Längs des Pfades, der von Bosco Gurin zu den Alpenseen Pero und Poma führt, wachsen beim Übergang vom Wald zu den Wiesen überaus interessante Pflanzenarten, wie der wunderschöne Türkenbund oder die zarte Kugelorchis. Im Wald hinter dem Dorf oder am Weg zur Alp blüht der Purpurenzian. In den Feuchtgebieten wachsen das gefleckte Knabenkraut und eine seltene Art fleischfressender Pflanze: der Sonnentau. Weiter oben und über 2200 m ü.M. wächst am Fuße der Felswände oder zwischen den Felsbrocken eine im Tessin selten vorkommende, wunderhübsche Glockenblume, die leicht am tiefen Einschnitt zwischen den Blütenblättern erkennbar ist: die Campanula incisa.

Fauna

Auf den Berghöhen kann man Gemsen und Steinböcke beobachten und den typischen Pfiff der Murmeltiere ertönen hören. Zwischen den an den Hängen wachsenden Grasbüscheln ducken sich das Moorschneehuhn und der Schneehase. In den weiter talwärts wachsenden Wäldern leben Hirsche und Rehe. Im Frühling ertönt der Ruf eines prachtvollen Vogels, nämlich des Birkhuhns. Im Frühling während der Paarungszeit stellt dieser Vogel sein herrliches schwarz-weißes Gefieder zur Schau, breitet seine leierförmigen Schwanzfedern aus und zeigt seine roten Karunkeln über den Augen. Auf den Balzplätzen ertönt sein gluckernder Lockruf, der die Weibchen anzieht und andere Männchen verjagt.

Wälder

Über dem Dorf wächst ein prächtiger Lärchenwald, der je nach Jahreszeit einen wechselnden Rahmen bildet: das leuchtende Grün des Sommers verwandelt sich im Herbst in helles Gold, und weicht im Winter dem weiß-braunen, vom Schnee und den kahlen Ästen gebildeten Mosaik. An den Hängen stehen bis auf 1900 m ü.M. Lärchen neben Rottannen und Ebereschen, und in der Nähe der Bäche wachsen Erlen und Haselsträucher. In den Alpen bietet der Wald nicht nur Geborgenheit für das Wild oder einen Ort für angenehme Spaziergänge, sondern spielt auch eine überaus wichtige Rolle als Schutz gegen die Naturgewalten wie Schneelawinen, Erdrutsche und Felsstürze und liefert Bau- oder Brennmaterial.
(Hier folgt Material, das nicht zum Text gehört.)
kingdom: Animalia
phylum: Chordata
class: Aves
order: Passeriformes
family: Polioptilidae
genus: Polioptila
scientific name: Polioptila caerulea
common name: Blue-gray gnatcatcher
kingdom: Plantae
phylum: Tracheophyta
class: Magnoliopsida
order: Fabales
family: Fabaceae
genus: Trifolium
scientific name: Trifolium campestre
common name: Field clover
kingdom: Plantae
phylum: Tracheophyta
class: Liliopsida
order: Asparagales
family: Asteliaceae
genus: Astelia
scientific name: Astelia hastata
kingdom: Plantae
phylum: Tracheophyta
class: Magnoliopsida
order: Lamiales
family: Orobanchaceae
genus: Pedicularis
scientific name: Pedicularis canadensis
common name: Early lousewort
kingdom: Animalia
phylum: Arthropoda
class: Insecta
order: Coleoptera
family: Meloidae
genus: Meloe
Da, wo kein Wald mehr wächst, nämlich oberhalb 2000 m ü.M., haben sich zwischen den Weiden und den Felswänden in den feuchten Mulden Moore und Torfgruben gebildet, in denen einzigartige, jedoch leider bedrohte Tier- und Pflanzenarten heimisch fühlen. Hier laicht zum Beispiel der Grasfrosch. Die Bedeutung dieser Biotope wurde durch die Aufnahme in das Inventar der Flachmoore von kantonaler Bedeutung anerkannt.